Forrestall then continued onto her babysitting job in Stouffville where she told her employer that she had to return to the coffee shop. It was only after her arrest that she became emotional and admitted what really happened that morning to the police.
Tairowski’s widow, Anna Tairoski, delivered a lengthy victim impact statement through tears and described how her husband, who worked for 407ETR, was the main provider for the family. She said the family is now in financial distress.
“Safet exemplified the true definition of a family man. He loved us as much as we loved him,” Anna told the court.
“I can not explain the devastation when I was told by the officers that my husband was killed by a reckless hit-and-run driver. He was left there on the cold hard ground. He did not deserve that. I am haunted by the fact that if a 911 call had been made he might still be alive today.”
Safet’s three children, including his son Michael who shared a birthday with his father, also delivered impact statements. Michael, who has just turned 22, said he was blessed to share this day with his father but is heartbroken he will never be able to celebrate with him again.
All three children described their father as their best friend and hero, saying they feel angry about the circumstances of his death.
“What happened to him was heartbreaking and senseless,” said Amanda Tairoski through tears.
“To know this person did not care about my dad, these actions are not human but those of a cold, heartless monster who showed no mercy or remorse.”
Forrestall was given a chance to address the court and she apologized for what happened that day, telling the family she wished she had died that day instead of Tairoski.
“I am so, so sorry. I hope that one day you can find it in your heart to forgive me, to know how deeply sorry I am and to know I will carry these events and carry Mr. Tairowski’s spirit with me forever,” Forrestall said with tears in her eyes.
Juriansz told Prutschi that a sentence of six to eight months in jail, two years probation and a three-year driving ban would be appropriate to send a message of deterrence and denunciation.
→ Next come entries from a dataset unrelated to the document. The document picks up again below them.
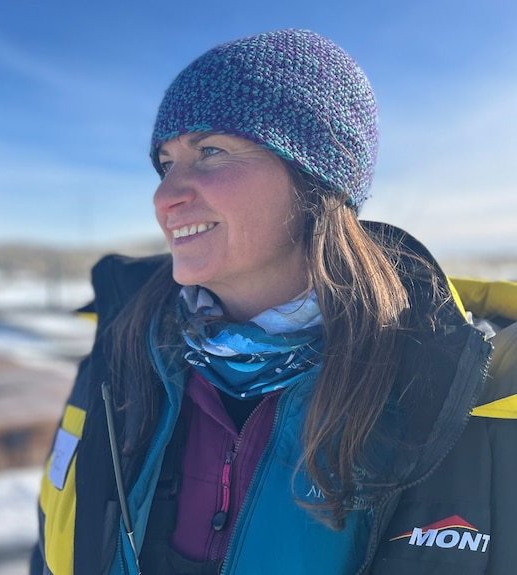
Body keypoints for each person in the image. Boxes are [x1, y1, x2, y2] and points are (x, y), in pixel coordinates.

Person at [31, 29, 517, 575]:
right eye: (166, 163)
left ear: (315, 178)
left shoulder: (462, 391)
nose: (165, 197)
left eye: (210, 151)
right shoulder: (120, 351)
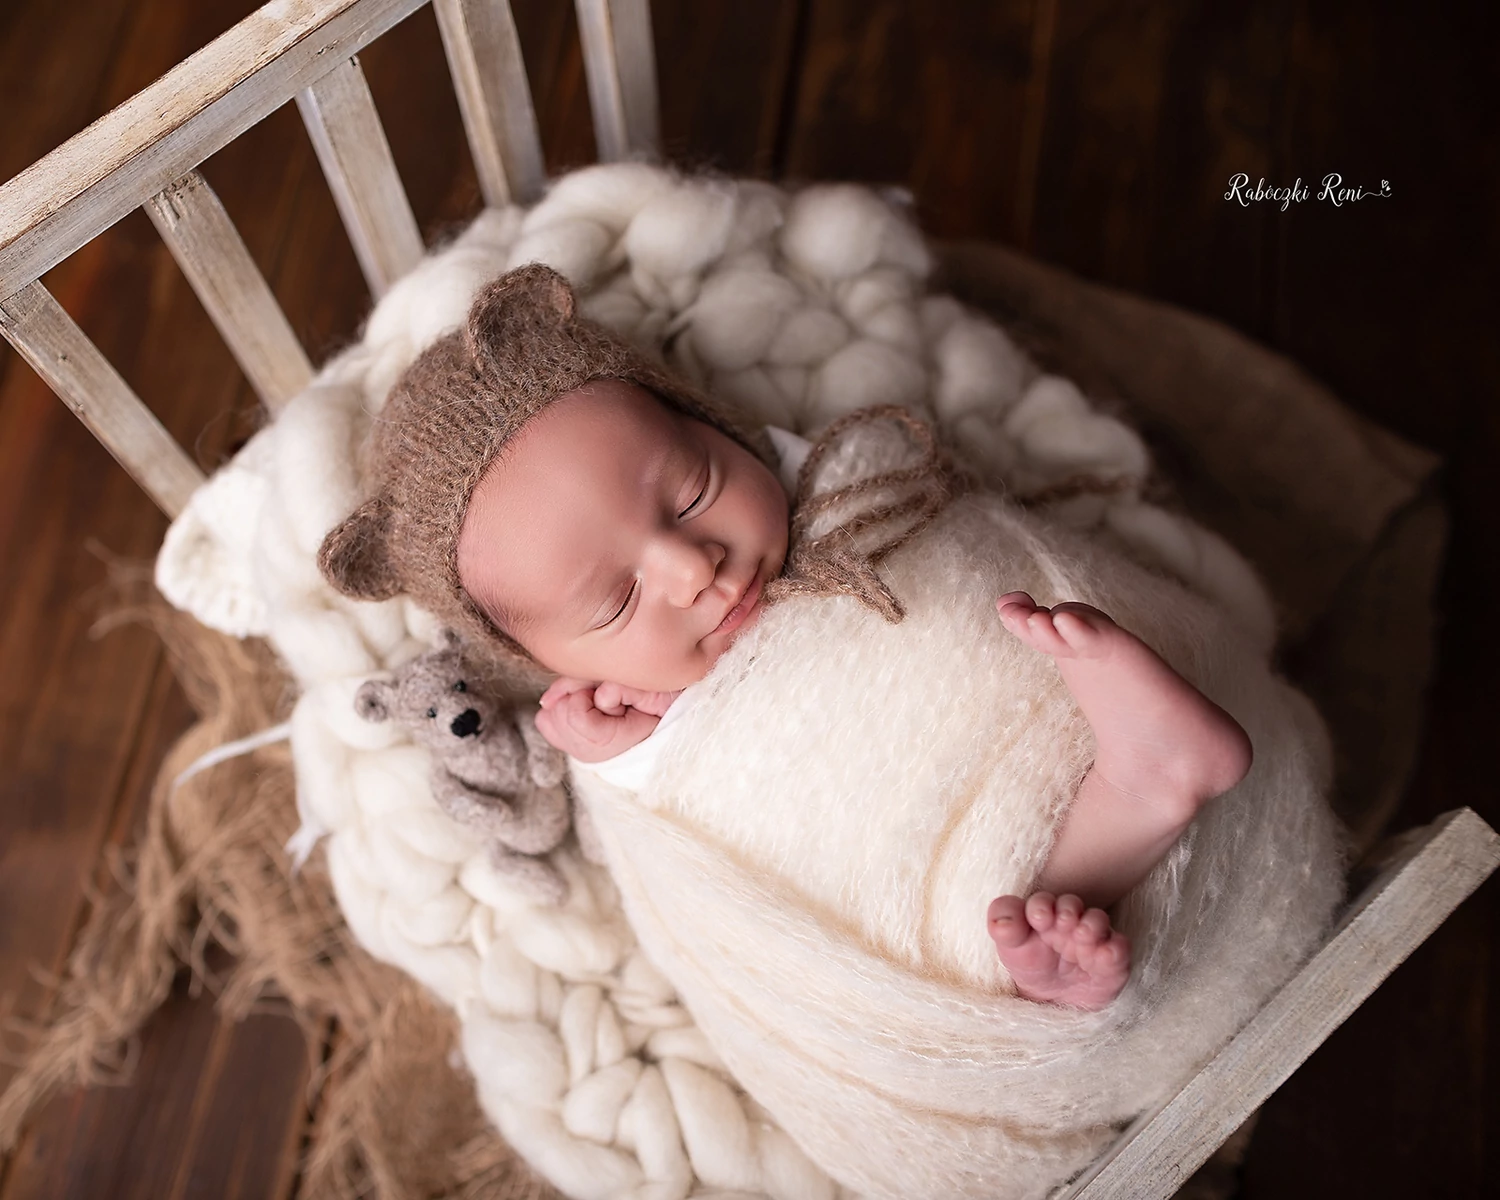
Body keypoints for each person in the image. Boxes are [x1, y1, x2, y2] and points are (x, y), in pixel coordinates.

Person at [321, 263, 1253, 1012]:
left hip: (988, 711)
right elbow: (708, 848)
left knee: (995, 856)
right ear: (553, 669)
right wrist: (626, 760)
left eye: (691, 493)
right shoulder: (634, 726)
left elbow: (920, 524)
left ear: (718, 426)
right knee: (941, 937)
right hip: (917, 867)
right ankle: (1061, 934)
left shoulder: (839, 489)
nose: (692, 568)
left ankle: (1133, 788)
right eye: (615, 604)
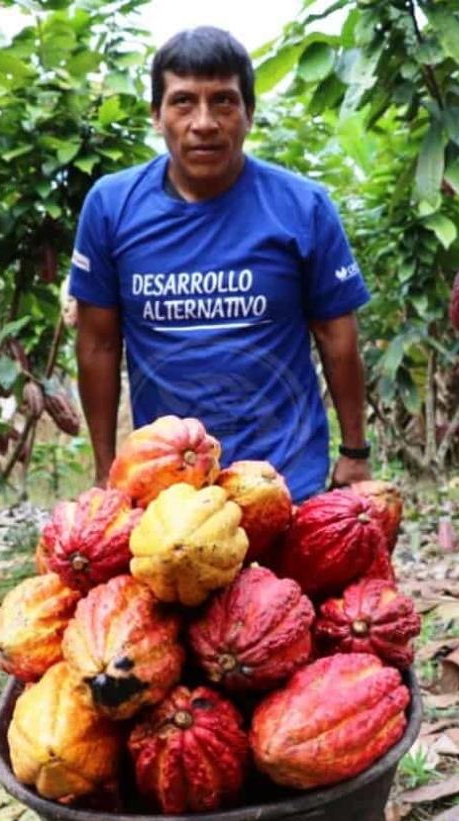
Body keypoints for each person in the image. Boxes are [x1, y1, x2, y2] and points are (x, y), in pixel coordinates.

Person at [68, 26, 371, 503]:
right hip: (169, 484)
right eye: (183, 101)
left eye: (224, 102)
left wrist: (356, 451)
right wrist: (106, 471)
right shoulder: (111, 207)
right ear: (157, 115)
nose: (204, 122)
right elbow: (98, 344)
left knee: (287, 583)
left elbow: (338, 337)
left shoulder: (303, 207)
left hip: (285, 478)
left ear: (249, 113)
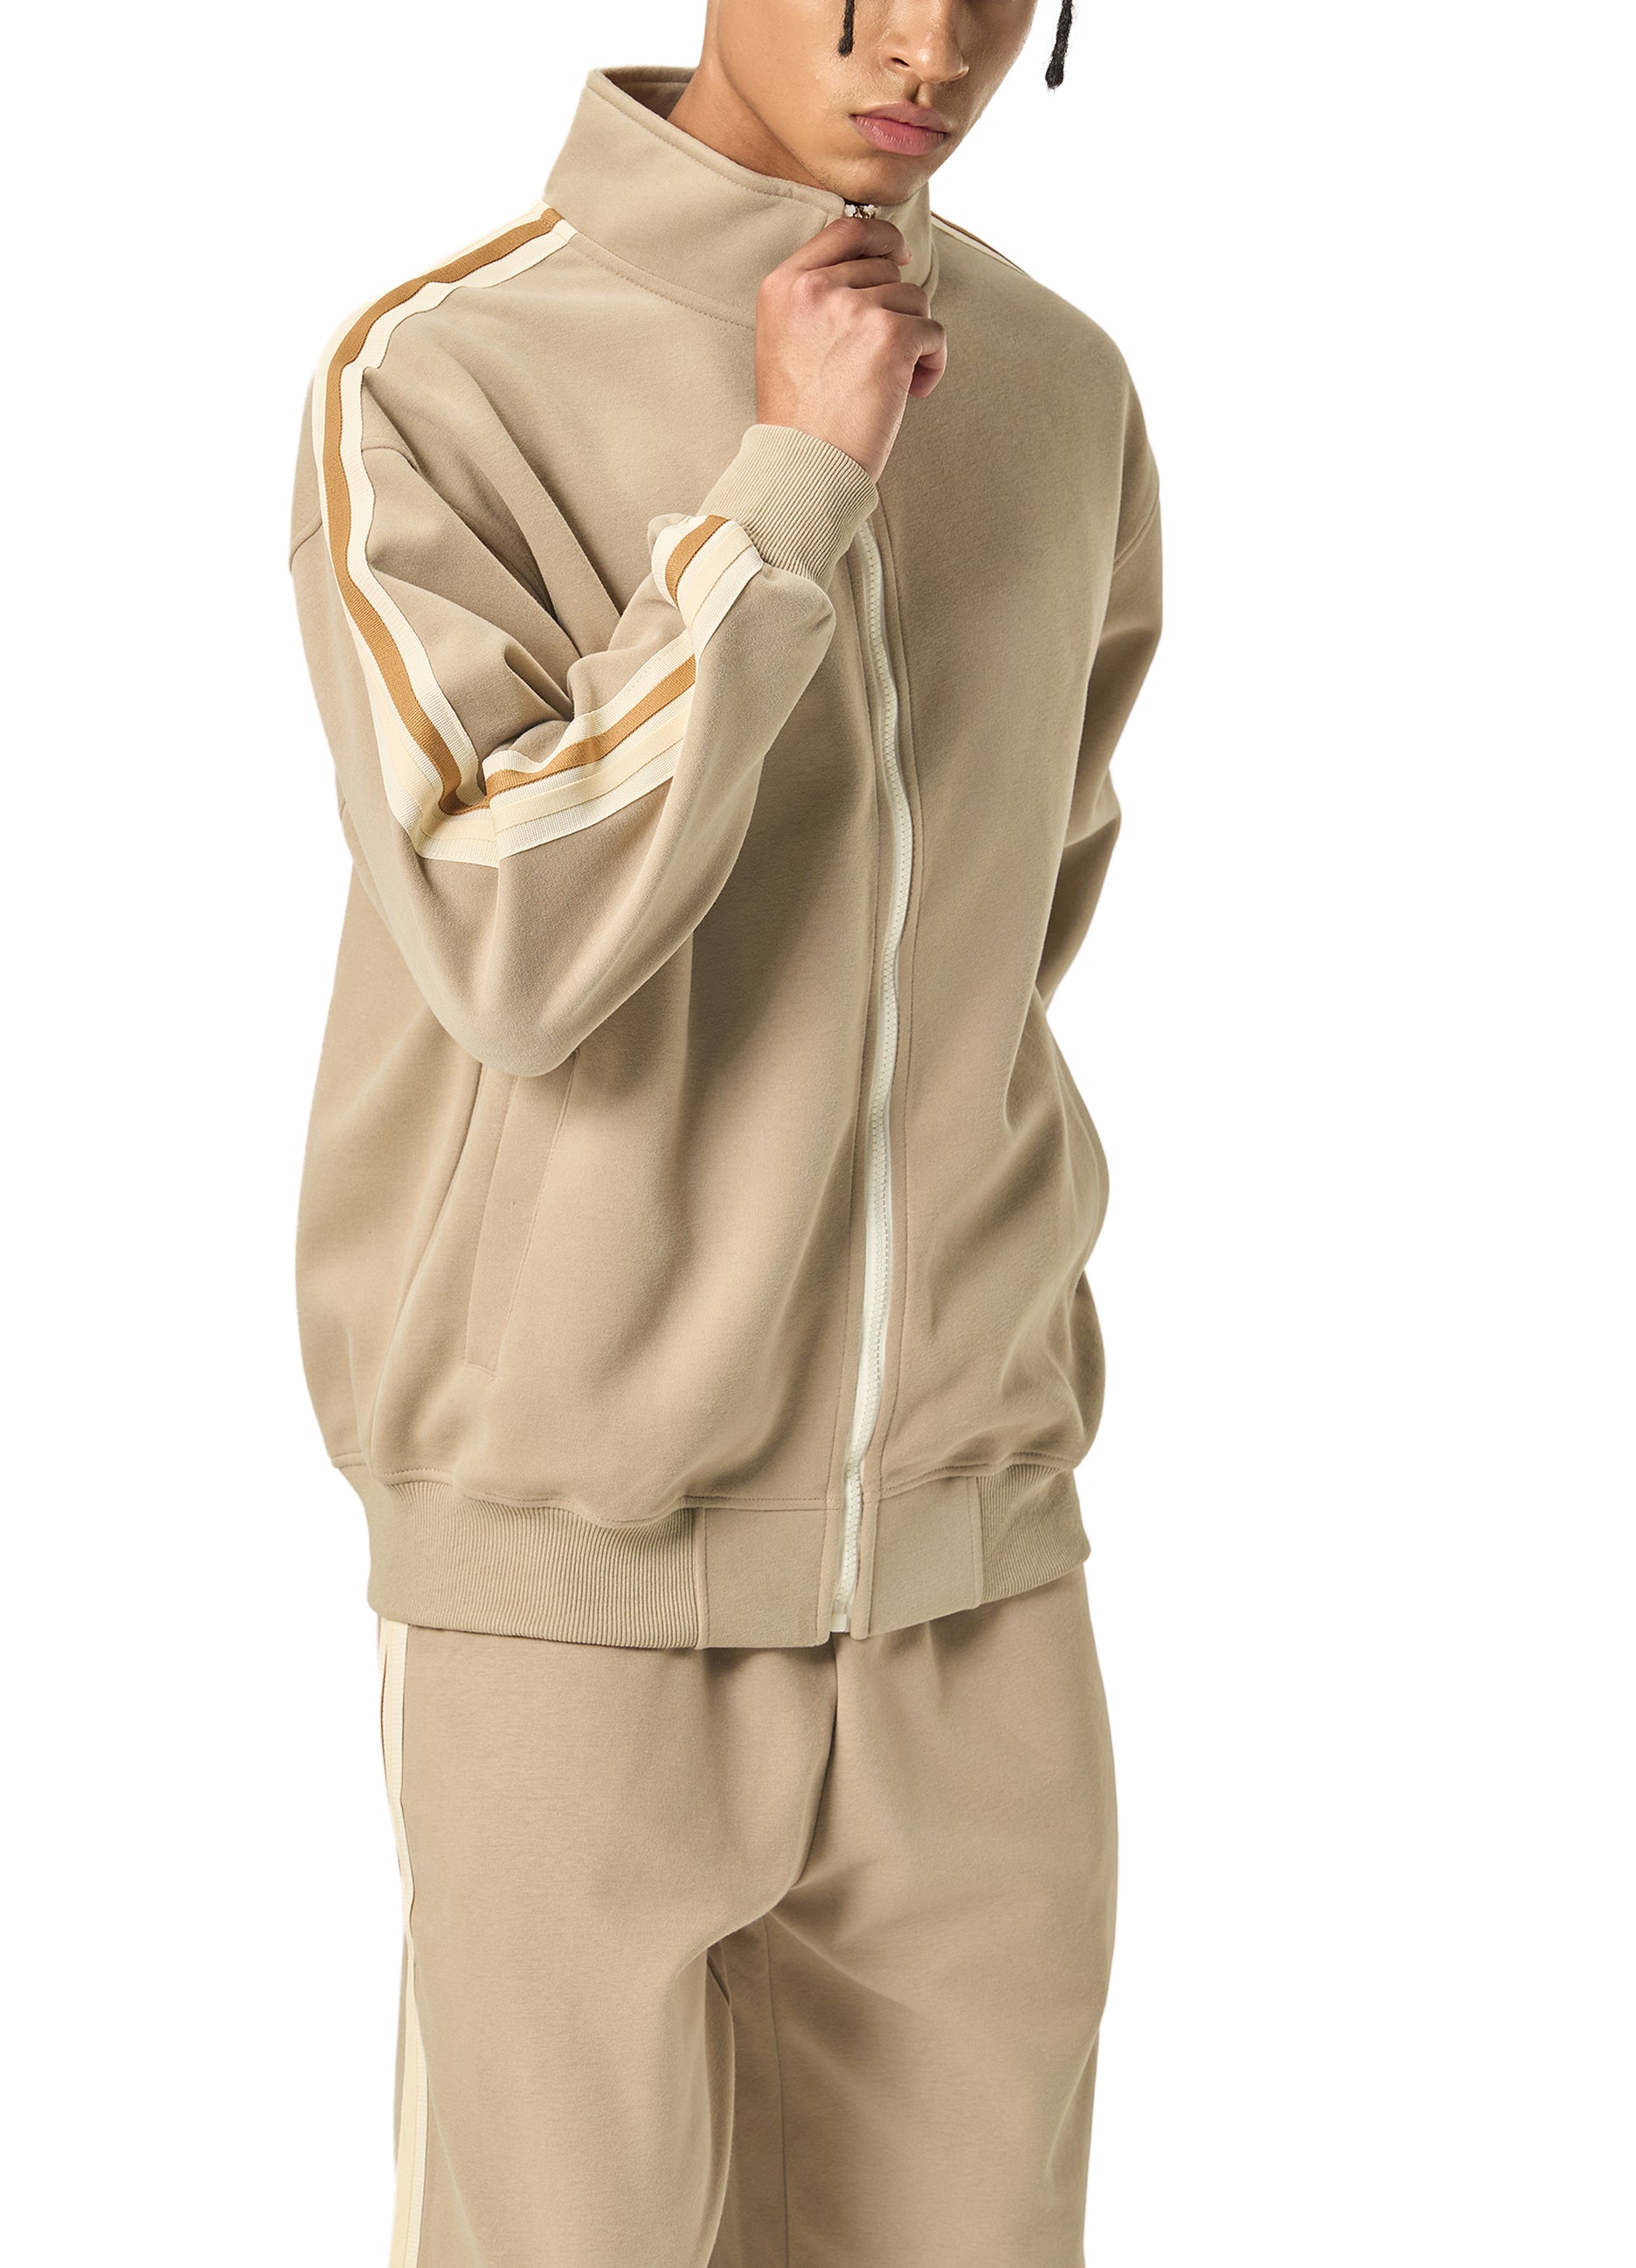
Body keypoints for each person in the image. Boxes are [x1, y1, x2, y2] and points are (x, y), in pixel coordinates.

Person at [287, 2, 1161, 2258]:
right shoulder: (446, 377)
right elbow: (507, 936)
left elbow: (1017, 919)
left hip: (975, 1590)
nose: (934, 42)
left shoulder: (1059, 387)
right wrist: (787, 487)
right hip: (571, 1578)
But defence lawyer Seth Weinstein argued that Forrestall, a first-time offender who suffers from asthma, should be spared a custodial sentence, especially during COVID-19.
“Her asthma puts her at a heightened risk should she contract the virus,” he said.
Weinstein also said that Forrestall worked at a Montessori daycare school until the pandemic and when she was charged, the College of Early Child Educators sought to have her suspended to which she consented.
He said now that she’s pleaded guilty, the college will seek to have her license revoked and suggested a conditional sentence of up to a year to be served under house arrest, a year of probation, and a two-year driving ban would be more appropriate.
“She’s remorseful and very angry at herself for her response which is incongruous with her self-image,” Weinstein said.
Cindy Ismail, Safet’s sister, said in her victim impact statement that the family wants justice calling Forrestall heartless and inhumane.
“It’s important for her to know there will be consequences for a hit-and-run. I feel that Ms. Forrestall must be held accountable for what she has done. This tragedy could have been prevented if she had stopped and made a phone call,” Ismail said.
Juriansz and Weinstein agreed that Safet’s injuries were so severe it may not have saved his life, even if Forrestall had stopped. But Juriansz told the court, regardless, drivers need to know that they cannot leave the scene of an accident.
Prutschi will deliver his sentence in March.